In the last blog I wrote,The Importance of A Good Aerobic System: Keeping You & Your Teammates Alive Longer!, we talked a lot about how the aerobic system is vital for the SOFlete Athlete, as well as the benefits of aerobic exercise for longevity on your central nervous system. Now I am going to be covering the Anaerobic Energy System that will come into play for the SOFlete Athlete.

Just to repeat from last time, doing HIT (High Intensity Training) isn't bad for you, just like everything else, but when we start overdoing something it becomes harmful to your life and longevity. We train so that we are creating a better life for ourselves while operating at our optimal human potential that our body is meant to do.

Asking your body to perform at higher rates of power, whether conducting a training session or missions or a gunfight with the boogie man, we must be able to produce these higher rates of power at any given time at any moment. We must train it, but the problem we see is that HIT is being overused and causing problems for the athlete long term.

So what should SOFlete Athletes do?

The Anaerobic Alactic System vs the Anaerobic Lactic System

The anaerobic system is used without oxygen, meaning it is the first system that is use to initial your first movement or effort. Keeping it quite simple, that first 3-12 secs of maximal effort is called the Anaerobic Alactic System. The next anaerobic system that comes into play is the Anaerobic Lactic System.

The Anaerobic Lactic System provides much higher rate of ATP up to about 90 secs at high intensity, but only kicks in after the 12 sec mark by breaking down blood sugar and stored sugar, which we like to call glycogen, before it leads to fatigue.

The fatigue I am talking about is the by-product waste that is produced in the body called Lactic Acid.

Everyone has felt this before: we are doing air squats or pushups, really pushing it, but then we start feeling like our legs are going to explode or that massive chest pump that maybe we can’t clear at all.

Yep, that is just lactic acid being built up.

By training to this point, we are able to sustain repeatable efforts while improving our threshold. This means that at the end of it all, we are able to flush the lactic acid out faster, but we must understand that having a good aerobic system will also result in clearing the by-product to be able to repeat these efforts. The anaerobic threshold is now taking effect, allowing us to hold a certain power output for a sustainable bout.

SOFlete Athletes and Having the Power Output to Handle It

How does this apply to the the combat athelte? It is really simple! Take a look at the job that we perform on a daily basis and know how we must perform. We must be able to produce not only the power but also have the capacity to handle repeated intervals.

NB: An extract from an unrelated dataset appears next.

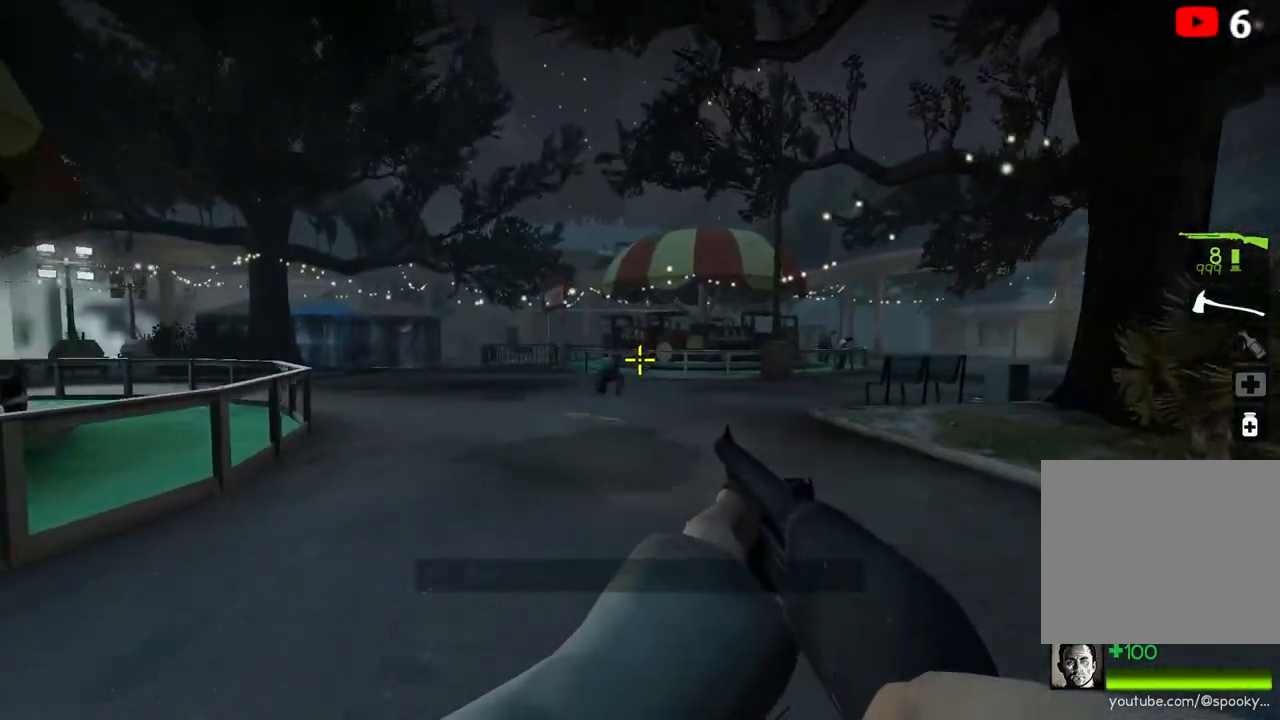
{"keys": [], "events": [[250, "w", "up"]]}
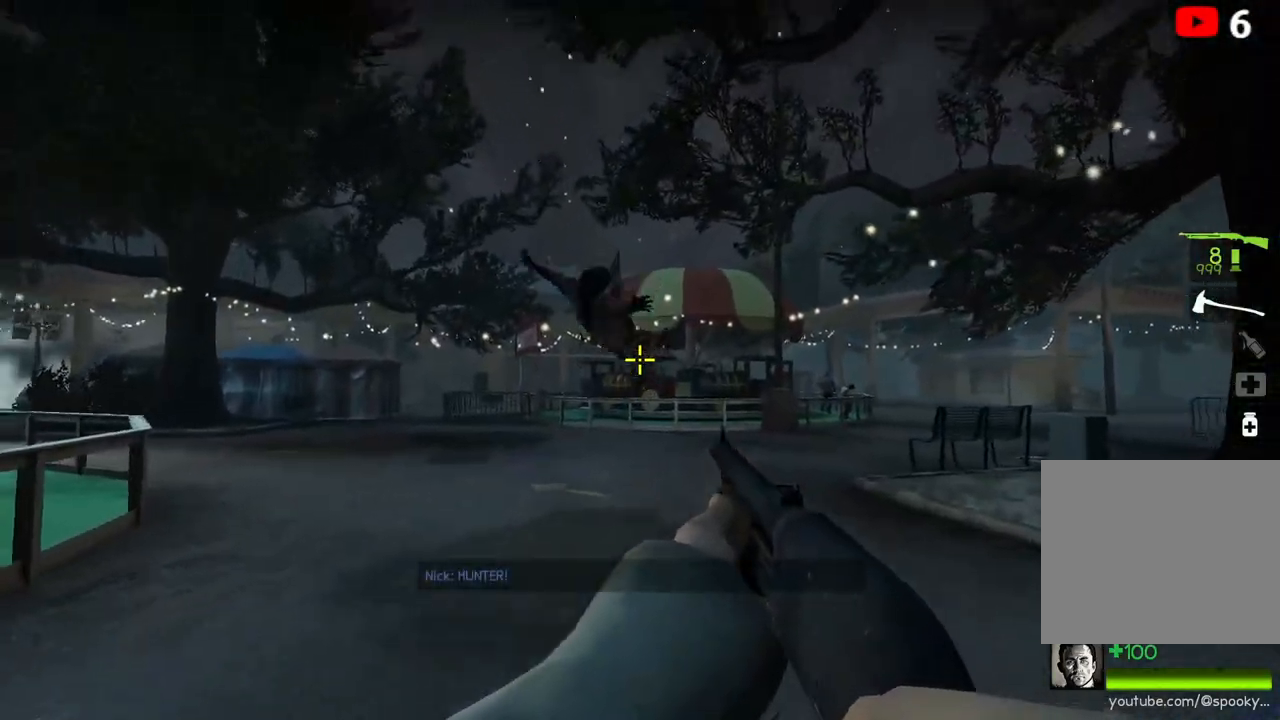
{"keys": ["d"], "events": [[33, "d", "down"], [50, "s", "down"], [83, "s", "up"], [367, "w", "down"], [450, "w", "up"]]}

We must prepare for having a round shot at us, the ensuing gunfight, the sudden power output and ability to run from cover to cover at unknown distances while providing cover for a teammate with a high heart rate. While being able to move to the next position and with the same power output, repeating that over and over again without loosing to much energy and being able to recovery faster during those small breaks.

We define this as “capacity” at the end of the day.

Here at SOFlete, we take pride in how we develop the SOFlete Athlete. There is a lot of thought behind what we want for each cycle. We know that we shouldn’t be training the Anaerobic Lactic System every day, as this does take a toll on the CNS. I am not saying that we don’t program the Anaerobic Alactic System, but it is trained differently in strength and stamina protocols.

One thing I have learned is that training this system needs to be done only 1-2 times a week for only a short extended time, then only dosing the athlete with it every 8-10 days when we are not really focusing on it, allowing for optimal recovery. Doing this, we are able to get the proper stimulus and adaptations into workouts that are needed to improve not just the power output of the anaerobic energy system, but the capacity of it, so that we are able to be that much more lethal on the battlefield.